Source data:
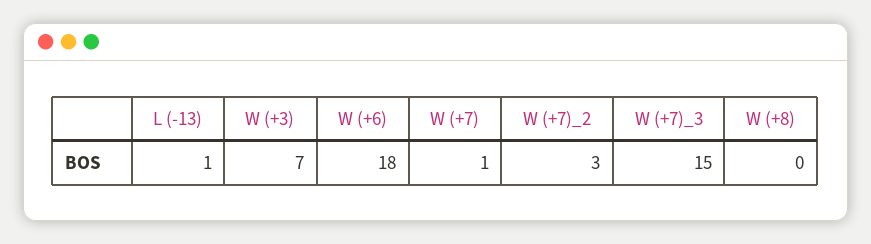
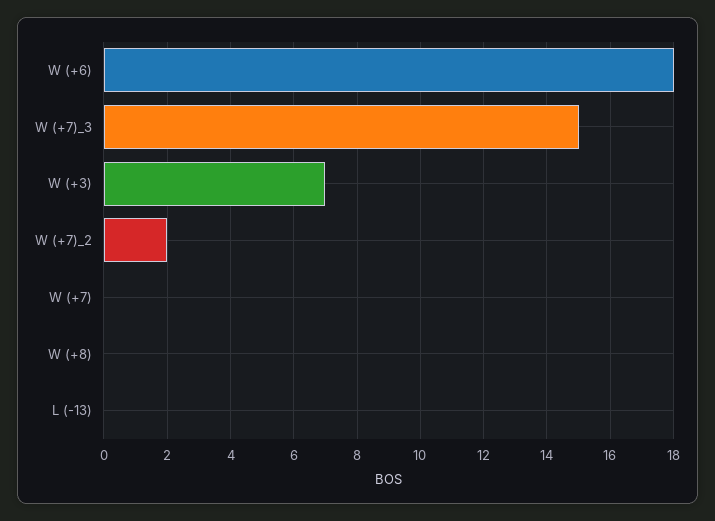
L (-13): 1 -> 0
W (+7): 1 -> 0
W (+7)_2: 3 -> 2

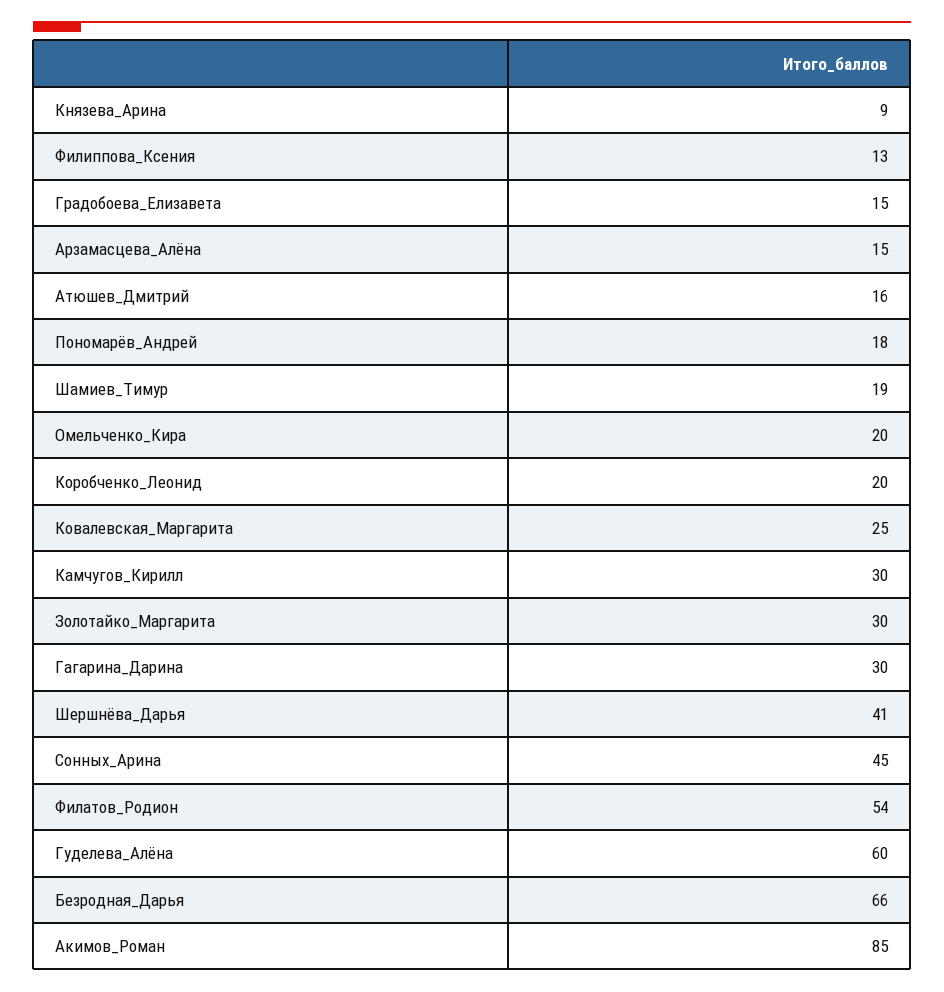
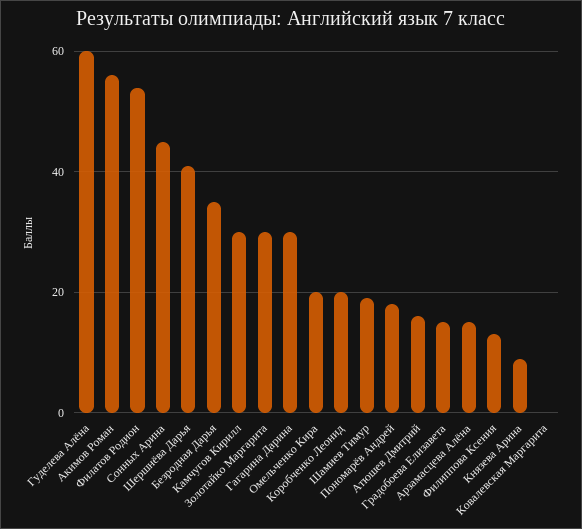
Ковалевская_Маргарита: 25 -> 0
Безродная_Дарья: 66 -> 35
Акимов_Роман: 85 -> 55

Problem details:
The records above should be reproduced exactly, with no pictures included.

Solution:
L (-13): 1 -> 0
W (+7): 1 -> 0
W (+7)_2: 3 -> 2

Ковалевская_Маргарита: 25 -> 0
Безродная_Дарья: 66 -> 35
Акимов_Роман: 85 -> 55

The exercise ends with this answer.